Die Klägerin beantragt,

die Berufung zurückzuweisen.

Sie tritt der angefochtenen Entscheidung bei.

Hinsichtlich des weiteren Vorbringens der Parteien wird auf die vorbereitenden Schriftsätze nebst Anlagen Bezug genommen.

Entscheidungsgründe:

Die Klage ist zulässig und begründet. Ein Schlichtungsausschuss gem. § 111 ArbGG besteht nicht.

Die von der Beklagten vereinbarte Ausbildungsvergütung ist unangemessen. Eine Ausbildungsvergütung ist unangemessen, wenn sie nicht mindestens 80 Prozent der in den einschlägigen Tarifverträgen geregelten Vergütung erreicht (vgl. zuletzt BAG – 9 AZR 1091/06 – vom 09.02.2008 m. w. N. unter Rn. 22 in JURIS).

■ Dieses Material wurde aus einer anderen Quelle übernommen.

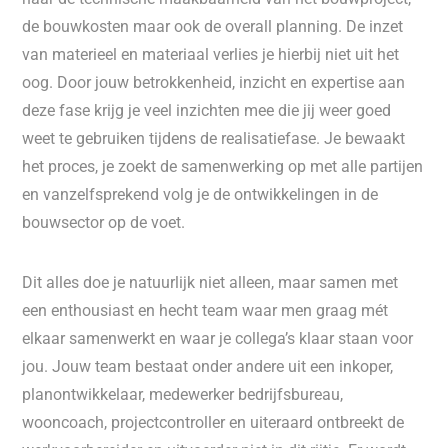
de bouwkosten maar ook de overall planning. De inzet
van materieel en materiaal verlies je hierbij niet uit het
oog. Door jouw betrokkenheid, inzicht en expertise aan
deze fase krijg je veel inzichten mee die jij weer goed
weet te gebruiken tijdens de realisatiefase. Je bewaakt
het proces, je zoekt de samenwerking op met alle partijen
en vanzelfsprekend volg je de ontwikkelingen in de
bouwsector op de voet.
Dit alles doe je natuurlijk niet alleen, maar samen met
een enthousiast en hecht team waar men graag mét
elkaar samenwerkt en waar je collega’s klaar staan voor
jou. Jouw team bestaat onder andere uit een inkoper,
planontwikkelaar, medewerker bedrijfsbureau,
wooncoach, projectcontroller en uiteraard ontbreekt de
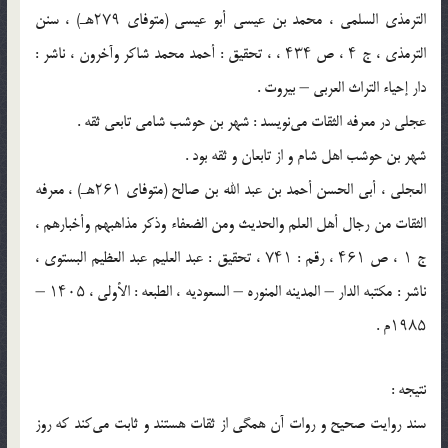
الترمذی السلمی ، محمد بن عیسى أبو عیسى (متوفای ۲۷۹هـ) ، سنن
الترمذی ، ج ۴ ، ص ۴۳۴ ، ، تحقیق : أحمد محمد شاکر وآخرون ، ناشر :
دار إحیاء التراث العربی – بیروت .
عجلی در معرفه‌ الثقات می‌نویسد : شهر بن حوشب شامی تابعی ثقه .
شهر بن حوشب اهل شام و از تابعان و ثقه بود .
العجلی ، أبی الحسن أحمد بن عبد الله بن صالح (متوفای ۲۶۱هـ) ، معرفه
الثقات من رجال أهل العلم والحدیث ومن الضعفاء وذکر مذاهبهم وأخبارهم ،
ج ۱ ، ص ۴۶۱ ، رقم : ۷۴۱ ، تحقیق : عبد العلیم عبد العظیم البستوی ،
ناشر : مکتبه الدار – المدینه المنوره – السعودیه ، الطبعه : الأولى ، ۱۴۰۵ –
۱۹۸۵م .
نتیجه :
سند روایت صحیح و روات آن همگی از ثقات هستند و ثابت می‌کند که روز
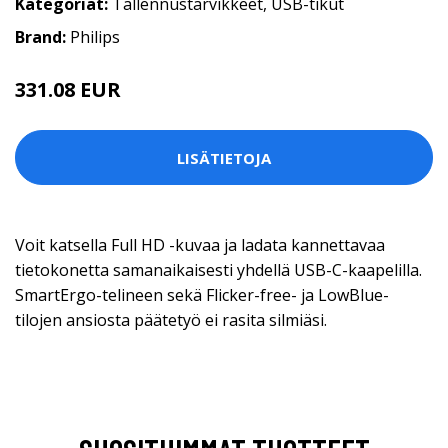
Kategoriat:
Tallennustarvikkeet
,
USB-tikut
Brand:
Philips
331.08 EUR
LISÄTIETOJA
Voit katsella Full HD -kuvaa ja ladata kannettavaa
tietokonetta samanaikaisesti yhdellä USB-C-kaapelilla.
SmartErgo-telineen sekä Flicker-free- ja LowBlue-
tilojen ansiosta päätetyö ei rasita silmiäsi.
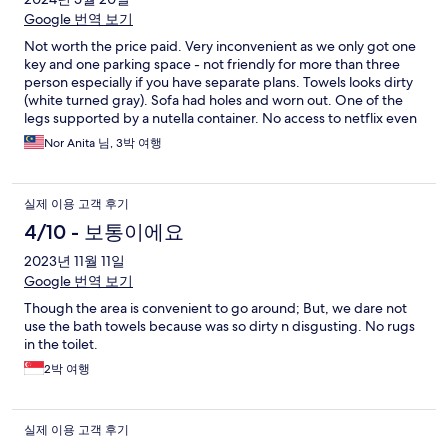
Google 번역 보기
Not worth the price paid. Very inconvenient as we only got one
key and one parking space - not friendly for more than three
person especially if you have separate plans. Towels looks dirty
(white turned gray). Sofa had holes and worn out. One of the
legs supported by a nutella container. No access to netflix even
though services provided. No hot water in shower!
Nor Anita 님, 3박 여행
실제 이용 고객 후기
4/10 - 보통이에요
2023년 11월 11일
Google 번역 보기
Though the area is convenient to go around; But, we dare not
use the bath towels because was so dirty n disgusting. No rugs
in the toilet.
2박 여행
실제 이용 고객 후기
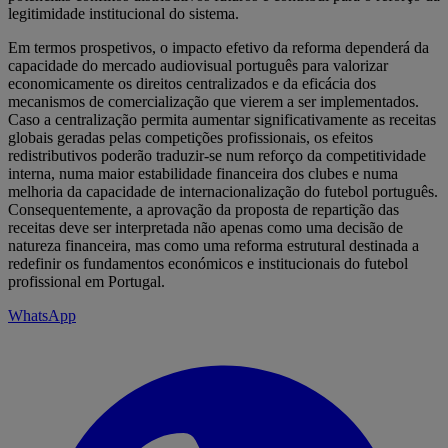
legitimidade institucional do sistema.
Em termos prospetivos, o impacto efetivo da reforma dependerá da
capacidade do mercado audiovisual português para valorizar
economicamente os direitos centralizados e da eficácia dos
mecanismos de comercialização que vierem a ser implementados.
Caso a centralização permita aumentar significativamente as receitas
globais geradas pelas competições profissionais, os efeitos
redistributivos poderão traduzir-se num reforço da competitividade
interna, numa maior estabilidade financeira dos clubes e numa
melhoria da capacidade de internacionalização do futebol português.
Consequentemente, a aprovação da proposta de repartição das
receitas deve ser interpretada não apenas como uma decisão de
natureza financeira, mas como uma reforma estrutural destinada a
redefinir os fundamentos económicos e institucionais do futebol
profissional em Portugal.
WhatsApp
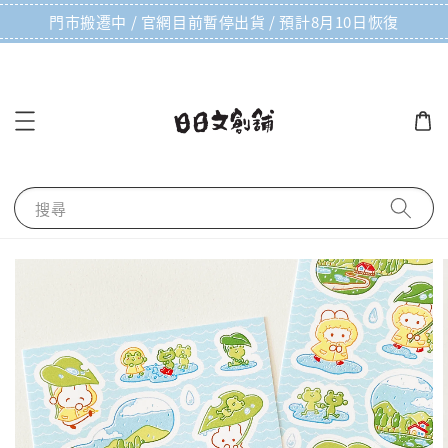
門市搬遷中 / 官網目前暫停出貨 / 預計8月10日恢復
搜尋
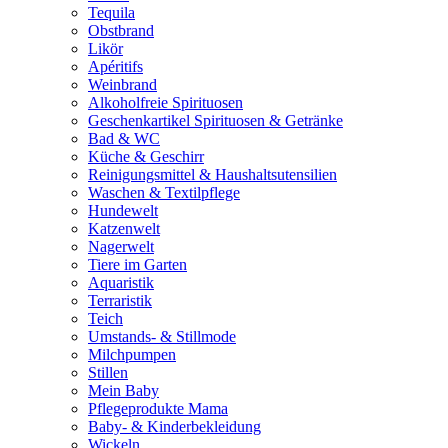
Tequila
Obstbrand
Likör
Apéritifs
Weinbrand
Alkoholfreie Spirituosen
Geschenkartikel Spirituosen & Getränke
Bad & WC
Küche & Geschirr
Reinigungsmittel & Haushaltsutensilien
Waschen & Textilpflege
Hundewelt
Katzenwelt
Nagerwelt
Tiere im Garten
Aquaristik
Terraristik
Teich
Umstands- & Stillmode
Milchpumpen
Stillen
Mein Baby
Pflegeprodukte Mama
Baby- & Kinderbekleidung
Wickeln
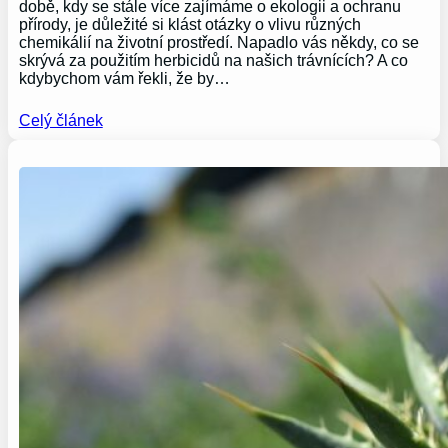
době, kdy se stále více zajímáme o ekologii a ochranu
přírody, je důležité si klást otázky o vlivu různých
chemikálií na životní prostředí. Napadlo vás někdy, co se
skrývá za použitím herbicidů na našich trávnících? A co
kdybychom vám řekli, že by…
Celý článek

Der vom Arbeitsgericht herangezogene Tarifvertrag des öffentlichen Dienstes ist auch ein einschlägiger Tarifvertrag im Sinne des Bundesarbeitgerichts. Einschlägig kann nämlich nicht heißen, dass er für den betroffenen Betrieb unmittelbar Anwendung findet, da sich dann das Problem der angemessenen Ausbildungsvergütung wegen Abweichung vom Tarifvertrag überhaupt nicht stellen würde. „Einschlägig“ muss vielmehr heißen, dass dieser Tarifvertrag in der fraglichen Region für den fraglichen Personenkreis, hier Auszubildende zum Gesundheits- und Krankenpfleger in Anwendung kommt.

Zutreffend hat das Arbeitsgericht ausgeführt, dass Haustarifverträge privater Träger im Land Mecklenburg-Vorpommern, welche im Rahmen der Angemessenheitskontrolle als Vergleichsmaßstab herangezogen werden könnten, nicht bekannt sein. Hiergegen wendet sich die Berufung nicht.

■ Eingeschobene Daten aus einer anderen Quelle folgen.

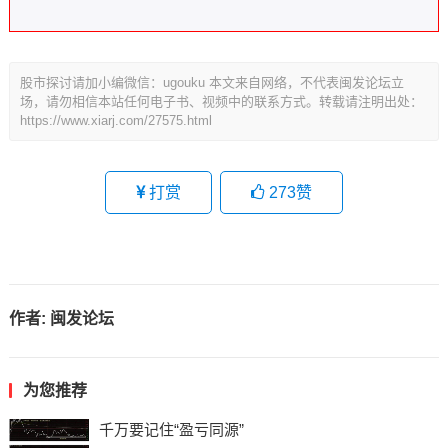
股市探讨请加小编微信：ugouku 本文来自网络，不代表闽发论坛立
场，请勿相信本站任何电子书、视频中的联系方式。转载请注明出处：
https://www.xiarj.com/27575.html
打赏
273
赞
作者:
闽发论坛
为您推荐
千万要记住“盈亏同源”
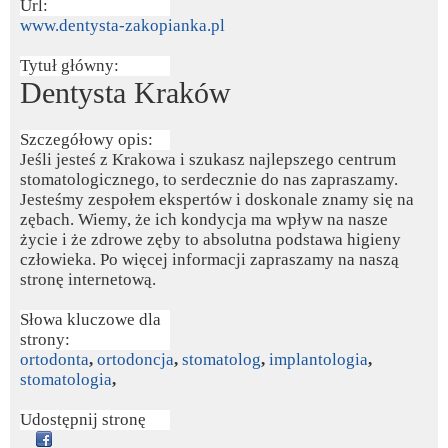
Url:
www.dentysta-zakopianka.pl
Tytuł główny:
Dentysta Kraków
Szczegółowy opis:
Jeśli jesteś z Krakowa i szukasz najlepszego centrum
stomatologicznego, to serdecznie do nas zapraszamy.
Jesteśmy zespołem ekspertów i doskonale znamy się na
zębach. Wiemy, że ich kondycja ma wpływ na nasze
życie i że zdrowe zęby to absolutna podstawa higieny
człowieka. Po więcej informacji zapraszamy na naszą
stronę internetową.
Słowa kluczowe dla
strony:
ortodonta
,
ortodoncja
,
stomatolog
,
implantologia
,
stomatologia
,
Udostępnij stronę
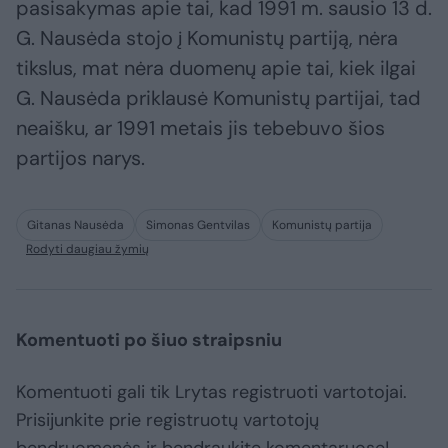
pasisakymas apie tai, kad 1991 m. sausio 13 d.
G. Nausėda stojo į Komunistų partiją, nėra
tikslus, mat nėra duomenų apie tai, kiek ilgai
G. Nausėda priklausė Komunistų partijai, tad
neaišku, ar 1991 metais jis tebebuvo šios
partijos narys.
Gitanas Nausėda
Simonas Gentvilas
Komunistų partija
Rodyti daugiau žymių
Komentuoti po šiuo straipsniu
Komentuoti gali tik Lrytas registruoti vartotojai.
Prisijunkite prie registruotų vartotojų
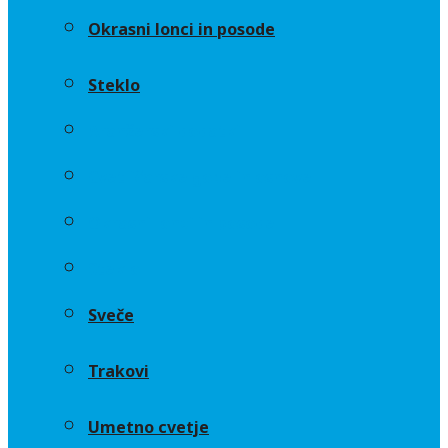
Okrasni lonci in posode
Steklo
Aranžerski dodatki
Cvetličarske gobe in osnove
Okrasni lonci in posode
Steklo
Sveče
Trakovi
Umetno cvetje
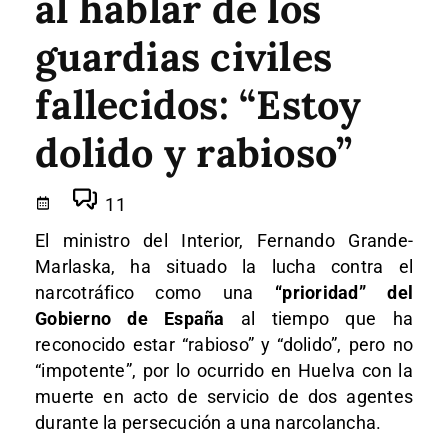
al hablar de los
guardias civiles
fallecidos: “Estoy
dolido y rabioso”
11
El ministro del Interior, Fernando Grande-
Marlaska, ha situado la lucha contra el
narcotráfico como una
“prioridad” del
Gobierno de España
al tiempo que ha
reconocido estar “rabioso” y “dolido”, pero no
“impotente”, por lo ocurrido en Huelva con la
muerte en acto de servicio de dos agentes
durante la persecución a una narcolancha.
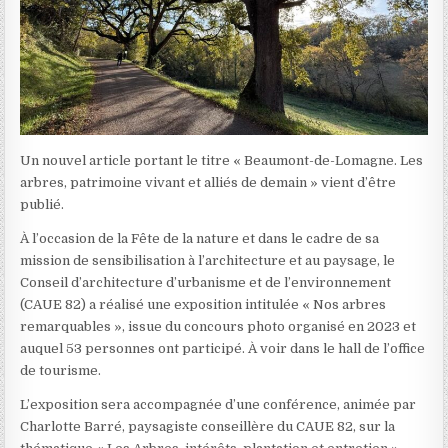
Un nouvel article portant le titre « Beaumont-de-Lomagne. Les
arbres, patrimoine vivant et alliés de demain » vient d’être
publié.
À l’occasion de la Fête de la nature et dans le cadre de sa
mission de sensibilisation à l’architecture et au paysage, le
Conseil d’architecture d’urbanisme et de l’environnement
(CAUE 82) a réalisé une exposition intitulée « Nos arbres
remarquables », issue du concours photo organisé en 2023 et
auquel 53 personnes ont participé. À voir dans le hall de l’office
de tourisme.
L’exposition sera accompagnée d’une conférence, animée par
Charlotte Barré, paysagiste conseillère du CAUE 82, sur la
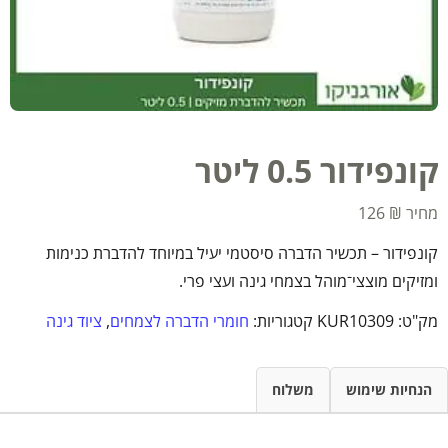
קונפידור 0.5 ליטר
126
₪
קונפידור – תכשיר הדברה סיסטמי יעיל במיוחד להדברת כנימות
ומזיקים מוצצי־מוהל בצמחי גינה ועצי פרי.
מק"ט:
KUR10309
קטגוריות:
חומרי הדברה לצמחים
,
ציוד גינה
הנחיות שימוש
משלוח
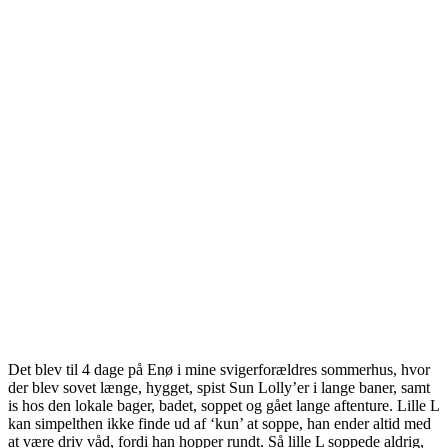
Det blev til 4 dage på Enø i mine svigerforældres sommerhus, hvor
der blev sovet længe, hygget, spist Sun Lolly’er i lange baner, samt
is hos den lokale bager, badet, soppet og gået lange aftenture. Lille L
kan simpelthen ikke finde ud af ‘kun’ at soppe, han ender altid med
at være driv våd, fordi han hopper rundt. Så lille L soppede aldrig,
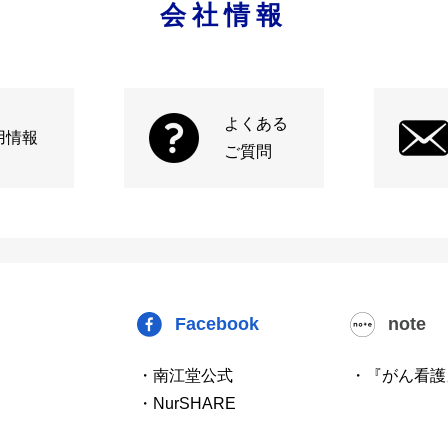
会社情報
よくある
用情報
ご質問
Facebook
note
・南江堂公式
・『がん看護
・NurSHARE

Eine Unterschreitung des Tarifniveaus um mehr als 20 Prozent ist im vorliegenden Fall auch nicht deshalb gerechtfertigt, weil die Ausbildende den Zweck verfolgen würde, die Jugendarbeitslosigkeit zu bekämpfen und auch Jugendlichen eine qualifizierte Ausbildung zu vermitteln, die sie ohne diese Förderung nicht erlangen würden (vgl. BAG – 9 AZR 1091/06 – a. a. O. Rn. 39).

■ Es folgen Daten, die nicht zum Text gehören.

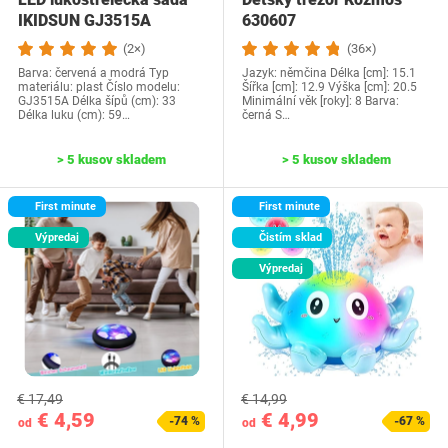
IKIDSUN GJ3515A
630607
(2×)
(36×)
Barva: červená a modrá Typ
Jazyk:‎ němčina Délka [cm]: 15.1
materiálu: plast Číslo modelu:
Šířka [cm]: 12.9 Výška [cm]: 20.5
‎GJ3515A Délka šípů (cm): 33
Minimální věk [roky]: 8 Barva:
Délka luku (cm): 59…
černá S…
> 5 kusov skladem
> 5 kusov skladem
First minute
First minute
Výpredaj
Čistím sklad
Výpredaj
€ 17,49
€ 14,99
€ 4,59
€ 4,99
-74 %
-67 %
od
od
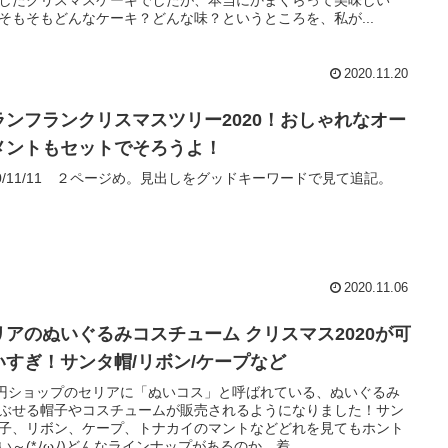
そもそもどんなケーキ？どんな味？というところを、私が...
2020.11.20
ランフランクリスマスツリー2020！おしゃれなオー
メントもセットでそろうよ！
20/11/11 ２ページめ。見出しをグッドキーワードで見て追記。
2020.11.06
リアのぬいぐるみコスチューム クリスマス2020が可
いすぎ！サンタ帽/リボン/ケープなど
0円ショップのセリアに「ぬいコス」と呼ばれている、ぬいぐるみ
ぶせる帽子やコスチュームが販売されるようになりました！サン
子、リボン、ケープ、トナカイのマントなどどれを見てもホント
い～(*ﾉωﾉ)どんなラインナップがあるのか、着...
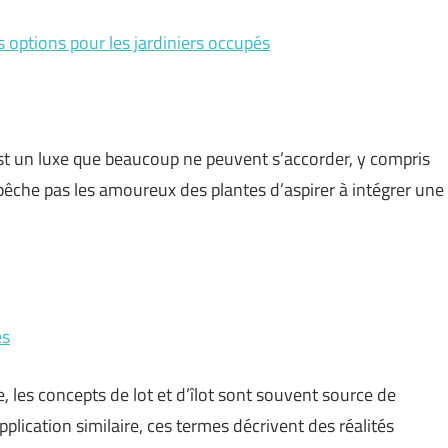
es options pour les jardiniers occupés
est un luxe que beaucoup ne peuvent s’accorder, y compris
mpêche pas les amoureux des plantes d’aspirer à intégrer une
es
 les concepts de lot et d’îlot sont souvent source de
plication similaire, ces termes décrivent des réalités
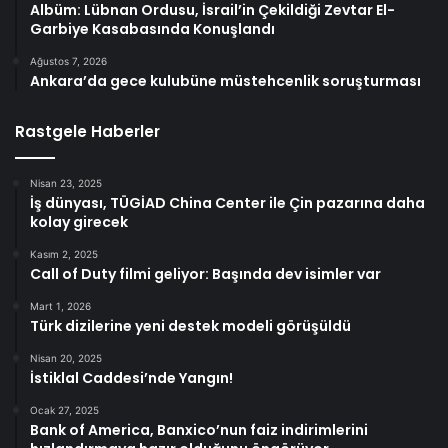
Albüm: Lübnan Ordusu, İsrail’in Çekildiği Zevtar El-
Garbiye Kasabasında Konuşlandı
Ağustos 7, 2026
Ankara’da gece kulubüne müstehcenlik soruşturması
Rastgele Haberler
Nisan 23, 2025
İş dünyası, TÜGİAD China Center ile Çin pazarına daha
kolay girecek
Kasım 2, 2025
Call of Duty filmi geliyor: Başında dev isimler var
Mart 1, 2026
Türk dizilerine yeni destek modeli görüşüldü
Nisan 20, 2025
İstiklal Caddesi’nde Yangın!
Ocak 27, 2025
Bank of America, Banxico’nun faiz indirimlerini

Eine derartige Zielsetzung wird von der Beklagten selbst überhaupt nicht behauptet. Bei den vorgehaltenen etwa 35 Ausbildungsplätzen handelt es sich offensichtlich nicht um zusätzliche Ausbildungsplätze, sondern um Stellen, die dem regulären Ausbildungsmarkt zuzurechnen sind. Die Unterschreitung rechtfertigt sich schließlich nicht daraus, dass die Beklagte über Bedarf ausbildet, da nicht jedes Krankenhaus über eine eigene Krankenpflegeschule verfügt oder an eine solche angeschlossen ist, bilden einige Ausbildungsbetriebe zwangsläufig über Bedarf aus. Dies ist bei der Angemessenheitskontrolle nicht zu berücksichtigen (vgl. BAG a. a. O. Rn. 47.).

Die Kostenentscheidung folgt aus § 64 Abs. 6 ArbGG in Verbindung mit § 97 ZPO.

Zur Zulassung der Revision gem. § 72 Abs. 2 ArbGG besteht kein Anlass.